Enjoying a hike with a friend for the first time
Published Date Written by Ed Parsons
Mount Chocorua from the first lookout on Carter Ledge. (ED PARSONS PHOTO)I do a lot of hiking alone, because I like to get outside when I have the chance. I enjoy it, and don't feel isolated. I always leave word where I am going.I also enjoy hiking with friends. A few weeks ago, I went for a 5.6 mile round trip afternoon hike up to the top of Carter Ledge on Mount Chocorua with a friend. We had known each other a few years, but this was our first time hiking together. Recently, he had gotten into four season hiking, and we finally connected for this moderate summer jaunt up to a great view.
The hike was basically a two and a half hour dialogue, sometimes with stretches of silence as we climbed, often with remarks concerning the view, yet most often with more general remarks about our wider lives, and where they intersected.
We started up the Carter Ledge Trail at White Ledge Campground (located 5.6 miles south of Conway on Route 16), and wound gradually up through the forest, swiftly leaving civilization behind. The junction with the Middle Sister Trail was a one mile mark, and with unspoken commitment we continued, reaching that open glade on a hemlock knoll where the junction with the Nickerson Ledge Trail is reached in another mile.
At that point you start to see the rise up to Carter Ledge through the trees to the west, and feel that slight boost of "wind horse" energy that comes with knowing that the trail will get steeper soon with interesting vistas along the way, culminating in a bare panoramic ridge top.
After a dip in the trail the steep switchbacks began. And of course, that is where we met a spread-out group of hikers descending.
The first lookout opening on that section is a small slope of rotten granite below a ledge seat. The view of the nearby summit of Mount Chocorua, rising at the end of Chocorua River valley, is a taste of the wide vistas to come.
A few more switchbacks brought us up to the rolling flat ledge of the ridge top, where stunted pitch pines share scattered forest patches with the unique evergreen called the jack pine.
Pinus banksiana, the jack pine, is called an eastern tree. But that just means that its range is east of the Rocky Mountains in Canada from the Northwest Territories to Nova Scotia. Interestingly, in the furthest west of its range, it hybridizes easily with the western tree called the lodgepole pine.
Often the White Mountains are considered at the southern end of its range, however, it is found further south in northwest Indiana.

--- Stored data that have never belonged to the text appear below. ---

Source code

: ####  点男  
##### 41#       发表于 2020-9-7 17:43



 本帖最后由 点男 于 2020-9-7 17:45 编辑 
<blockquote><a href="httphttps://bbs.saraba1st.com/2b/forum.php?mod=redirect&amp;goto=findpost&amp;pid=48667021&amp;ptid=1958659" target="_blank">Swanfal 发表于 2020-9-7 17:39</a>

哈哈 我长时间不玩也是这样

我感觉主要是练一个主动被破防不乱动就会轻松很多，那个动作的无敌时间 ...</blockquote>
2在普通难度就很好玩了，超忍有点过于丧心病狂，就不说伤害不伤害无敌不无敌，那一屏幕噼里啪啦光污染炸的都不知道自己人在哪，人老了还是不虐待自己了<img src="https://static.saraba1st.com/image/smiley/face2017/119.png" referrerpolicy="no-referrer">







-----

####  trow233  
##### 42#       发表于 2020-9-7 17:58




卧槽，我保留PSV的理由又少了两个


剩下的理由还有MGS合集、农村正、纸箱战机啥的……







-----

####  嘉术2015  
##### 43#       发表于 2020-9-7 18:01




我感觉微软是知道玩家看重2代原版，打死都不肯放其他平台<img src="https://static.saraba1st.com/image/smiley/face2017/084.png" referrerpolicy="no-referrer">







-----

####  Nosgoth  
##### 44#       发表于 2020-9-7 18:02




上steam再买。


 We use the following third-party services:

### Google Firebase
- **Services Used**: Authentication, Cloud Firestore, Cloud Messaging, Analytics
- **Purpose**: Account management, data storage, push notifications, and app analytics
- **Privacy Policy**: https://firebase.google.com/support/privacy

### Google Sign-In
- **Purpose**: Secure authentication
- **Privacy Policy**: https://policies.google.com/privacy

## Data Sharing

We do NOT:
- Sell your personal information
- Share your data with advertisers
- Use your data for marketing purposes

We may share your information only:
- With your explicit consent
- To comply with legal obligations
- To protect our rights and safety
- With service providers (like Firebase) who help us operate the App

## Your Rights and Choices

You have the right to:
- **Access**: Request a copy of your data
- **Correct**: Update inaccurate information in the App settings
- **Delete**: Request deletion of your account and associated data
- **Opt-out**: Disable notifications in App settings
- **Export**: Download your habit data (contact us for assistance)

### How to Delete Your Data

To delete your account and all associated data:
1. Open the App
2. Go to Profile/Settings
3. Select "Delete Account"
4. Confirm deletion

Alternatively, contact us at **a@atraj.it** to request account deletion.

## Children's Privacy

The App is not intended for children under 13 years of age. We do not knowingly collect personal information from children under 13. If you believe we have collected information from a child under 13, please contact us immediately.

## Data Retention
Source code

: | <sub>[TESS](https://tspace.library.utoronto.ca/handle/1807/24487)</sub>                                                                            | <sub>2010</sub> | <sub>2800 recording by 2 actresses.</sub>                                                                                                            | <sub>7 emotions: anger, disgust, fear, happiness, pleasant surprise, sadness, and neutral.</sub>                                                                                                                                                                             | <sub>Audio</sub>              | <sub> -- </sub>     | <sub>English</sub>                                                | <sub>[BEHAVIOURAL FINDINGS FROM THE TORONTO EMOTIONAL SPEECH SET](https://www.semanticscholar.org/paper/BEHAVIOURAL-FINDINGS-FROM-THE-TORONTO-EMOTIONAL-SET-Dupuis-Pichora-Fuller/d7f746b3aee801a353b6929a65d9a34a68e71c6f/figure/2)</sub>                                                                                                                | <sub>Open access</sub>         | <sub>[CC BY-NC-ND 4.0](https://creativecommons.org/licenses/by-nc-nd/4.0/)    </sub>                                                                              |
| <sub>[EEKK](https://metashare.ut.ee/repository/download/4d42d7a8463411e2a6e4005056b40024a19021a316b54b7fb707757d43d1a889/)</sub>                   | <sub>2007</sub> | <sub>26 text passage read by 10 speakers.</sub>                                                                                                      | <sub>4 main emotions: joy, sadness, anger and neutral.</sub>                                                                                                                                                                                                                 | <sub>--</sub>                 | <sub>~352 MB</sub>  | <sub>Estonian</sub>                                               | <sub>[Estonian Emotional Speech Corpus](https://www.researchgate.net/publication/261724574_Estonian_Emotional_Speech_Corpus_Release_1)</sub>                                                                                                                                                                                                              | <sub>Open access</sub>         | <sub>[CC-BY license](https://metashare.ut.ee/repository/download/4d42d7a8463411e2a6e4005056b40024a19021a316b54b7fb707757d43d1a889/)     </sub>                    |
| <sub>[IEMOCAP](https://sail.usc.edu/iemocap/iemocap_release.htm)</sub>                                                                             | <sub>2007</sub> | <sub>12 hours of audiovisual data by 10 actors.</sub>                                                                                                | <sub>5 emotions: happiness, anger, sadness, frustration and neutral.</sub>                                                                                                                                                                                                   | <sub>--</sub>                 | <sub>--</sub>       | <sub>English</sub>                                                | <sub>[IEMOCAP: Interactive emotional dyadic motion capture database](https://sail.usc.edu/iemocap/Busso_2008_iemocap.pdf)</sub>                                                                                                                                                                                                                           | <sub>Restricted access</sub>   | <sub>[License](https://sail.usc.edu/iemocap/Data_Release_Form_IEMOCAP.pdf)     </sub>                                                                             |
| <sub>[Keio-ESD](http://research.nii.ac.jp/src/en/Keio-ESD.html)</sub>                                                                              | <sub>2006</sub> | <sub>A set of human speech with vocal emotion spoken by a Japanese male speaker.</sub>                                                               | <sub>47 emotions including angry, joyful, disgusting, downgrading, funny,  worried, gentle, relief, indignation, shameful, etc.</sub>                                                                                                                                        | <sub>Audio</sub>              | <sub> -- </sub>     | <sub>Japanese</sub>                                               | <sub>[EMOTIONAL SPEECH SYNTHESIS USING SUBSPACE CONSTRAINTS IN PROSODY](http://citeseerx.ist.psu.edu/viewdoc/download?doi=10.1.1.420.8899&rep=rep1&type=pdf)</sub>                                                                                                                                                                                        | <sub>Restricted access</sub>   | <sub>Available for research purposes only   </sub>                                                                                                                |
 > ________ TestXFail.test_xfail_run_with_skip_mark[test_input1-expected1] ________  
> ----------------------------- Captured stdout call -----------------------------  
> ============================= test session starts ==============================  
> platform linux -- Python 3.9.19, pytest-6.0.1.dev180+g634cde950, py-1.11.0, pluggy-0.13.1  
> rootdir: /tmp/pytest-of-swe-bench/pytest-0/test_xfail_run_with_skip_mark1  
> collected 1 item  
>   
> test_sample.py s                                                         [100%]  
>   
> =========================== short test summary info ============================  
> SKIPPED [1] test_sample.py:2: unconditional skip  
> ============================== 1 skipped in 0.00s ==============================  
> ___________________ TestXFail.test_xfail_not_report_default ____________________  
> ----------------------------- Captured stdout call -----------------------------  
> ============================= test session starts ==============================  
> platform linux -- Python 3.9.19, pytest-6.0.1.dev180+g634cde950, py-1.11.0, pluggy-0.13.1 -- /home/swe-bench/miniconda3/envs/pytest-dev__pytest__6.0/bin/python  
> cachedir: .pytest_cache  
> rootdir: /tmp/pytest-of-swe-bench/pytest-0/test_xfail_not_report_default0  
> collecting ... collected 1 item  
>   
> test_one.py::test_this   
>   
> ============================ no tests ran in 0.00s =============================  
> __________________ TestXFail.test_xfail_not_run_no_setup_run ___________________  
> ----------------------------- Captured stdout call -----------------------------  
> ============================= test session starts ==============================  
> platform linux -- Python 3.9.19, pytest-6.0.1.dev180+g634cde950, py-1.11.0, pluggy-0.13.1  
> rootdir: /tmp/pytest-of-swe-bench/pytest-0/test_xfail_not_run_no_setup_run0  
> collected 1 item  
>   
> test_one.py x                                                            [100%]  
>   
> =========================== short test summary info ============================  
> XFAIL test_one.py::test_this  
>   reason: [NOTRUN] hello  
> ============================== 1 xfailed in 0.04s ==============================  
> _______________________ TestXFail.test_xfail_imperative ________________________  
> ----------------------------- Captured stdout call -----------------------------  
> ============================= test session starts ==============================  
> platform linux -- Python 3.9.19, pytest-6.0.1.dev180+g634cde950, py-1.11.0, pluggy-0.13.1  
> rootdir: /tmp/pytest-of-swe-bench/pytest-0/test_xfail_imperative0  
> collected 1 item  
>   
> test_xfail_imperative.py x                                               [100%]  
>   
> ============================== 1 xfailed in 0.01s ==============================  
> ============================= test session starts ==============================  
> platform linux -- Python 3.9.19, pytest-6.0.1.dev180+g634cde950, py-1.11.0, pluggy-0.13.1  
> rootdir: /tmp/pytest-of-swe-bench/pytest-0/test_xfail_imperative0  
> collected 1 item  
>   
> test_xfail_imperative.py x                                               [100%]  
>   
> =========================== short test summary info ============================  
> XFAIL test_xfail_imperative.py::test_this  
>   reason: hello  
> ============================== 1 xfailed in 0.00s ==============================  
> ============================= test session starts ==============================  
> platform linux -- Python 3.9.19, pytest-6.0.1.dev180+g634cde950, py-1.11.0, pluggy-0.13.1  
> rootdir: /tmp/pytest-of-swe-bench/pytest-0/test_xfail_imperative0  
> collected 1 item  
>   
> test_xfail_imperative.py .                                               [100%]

Its short thick needles are in bunches of two. Its cones open when exposed to the heat of a fire. However, many of the older cones found on the stunted jack pine located on Carter Ledge are open. Two other alternatives might be the cause of this. One is when the heat reflected from the ledge just below the cones reaches above 80 degrees. The other is when the wind chill in the winter reaches minus 51 degrees, effecting the resin.
The twisted cones and gnarly limbs of the jack pine look prehistoric, and compliment the pale granite ledges.
After the steep switchbacks, immediately upon reaching the first level spot on the ridge, we took a left and walked on smooth ledge out a the drop off, then took a right on a tiny path through the trees to a great Carter Ledge lookout.
The eastern escarpment of Mount Chocorua dropped down into the valley of the Chocorua River. Those impressed by the view of Mount Chocorua from NH 16, will be exponentially impressed by the view from Carter Ledge.
Incidentally, the Chocorua River winds south for 15 miles — in and out of Chocorua Lake; through the village of Chocorua; into the woods east of NH 16 to Moore's Pond, where a mill dam burst in a flood around 1913; and finally recrossing under NH 16 just south of West Ossipee and entering the Bearcamp River.
After soaking in the first initial view, we retraced out steps out to the main trail and continued up over rolling granite to the top of Carter Ledge. The summit is located to the right of the trail, just before the trail enters the woods again, on its way to the top of Middle Sister.
The vast view from there looks north towards Mount Washington.
We lingered, until the world down below called. We had more to do that day. Later at our cars, located in the hiker parking lot at the campground, we knew more about each other, filtered through the perfect lens of the mountain.